* Given text:
··········

The Belfast Company that Catered to Quarantine

How Trillium Caterers shifted from working weddings to creating fancy meals to enjoy at home.

Planning a wedding can be like putting together a puzzle where the tabletop is moving and the pieces in your hand keep changing shape, and everyone expects the end product to be good enough to hang in a museum. Last year COVID-19 flipped the table over.

By early April, Abigale Avey and Michael Casby, who own Trillium Caterers in Belfast, realized 2020 would not go as planned. Clients were canceling or postponing their weddings, and Avey and Casby needed to come up with a way to keep their staff employed. Then it hit Avey. “It was literally like a bolt of lightning,” she says. “Not that it was an original or creative idea, but every aspect of it, from the branding to the website, I feel like it all hit me at once, and I was like vibrating and couldn’t get the ideas out of me and on paper fast enough.”

The idea was Trilly, a to-go catering service that prepares and delivers meals people can finish in under 30 minutes at home. The thoughtfully designed packaging includes instructions on how to finish, plate, and garnish dishes, such as Moroccan shrimp with jeweled couscous and a locally sourced kale salad with grapes, sunflower seeds, slivers of aged cheddar, and candied pepita brittle for topping. On Thursday afternoons, Trilly delivers to customers in towns on the midcoast, from Searsport to Rockland, or people can pick up their orders from the company in Belfast. Along with meals, Trilly offers house-made sauces, condiments, dips, and other accompaniments, wine, and bottled cocktails.

The venture embraces a phrase that Casby and Avey frequently say to each other at home: be fancy to yourself. When restaurants were only open for takeout, Avey wanted to be able to give people the experience of having a beautiful, plated meal. “Once we started doing it, we really believed in it,” she says. “We have the same customers coming back week after week and ordering hundreds of dollars of food.”

Revenue from Trilly is a “drop in the bucket” compared to the $1.2 million in loss catering sales for 2020, Avey says, but along with Paycheck Protection Program loans and HospitalityMaine grants, the new venture has allowed the company to retain its four full-time employees without cutting pay. Since most of Trillium’s catering clients are people from out of state getting married in Maine, an unexpected benefit of Trilly is that more locals have the opportunity to try their food, Avey says.

With more weddings and events planned for 2021, the catering side of the business is expecting a busy season, but Avey says Trilly is here to stay. “I don’t think it will just be business as usual when we have our regular lives back,” she says. “I think people will find value in some of these new ways of doing things, and to me that’s progress.”

··········

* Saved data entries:

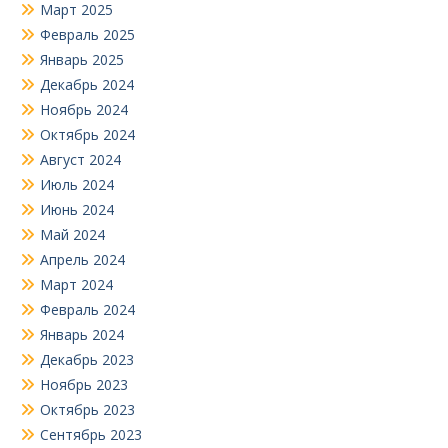
Март 2025
Февраль 2025
Январь 2025
Декабрь 2024
Ноябрь 2024
Октябрь 2024
Август 2024
Июль 2024
Июнь 2024
Май 2024
Апрель 2024
Март 2024
Февраль 2024
Январь 2024
Декабрь 2023
Ноябрь 2023
Октябрь 2023
Сентябрь 2023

··········

* Task instructions:
• 1. List the ingredients that the article on Trillium Caterers names as going into the kale salad alongside the kale.
• 2. From the article on Trillium Caterers, extract the passage word for word, beginning at the words "Planning a wedding" and stopping after "the table over.".

* Outputs in order:
• 1. grapes, sunflower seeds, slivers of aged cheddar, candied pepita brittle

• 2.
Planning a wedding can be like putting together a puzzle where the tabletop is moving and the pieces in your hand keep changing shape, and everyone expects the end product to be good enough to hang in a museum. Last year COVID-19 flipped the table over.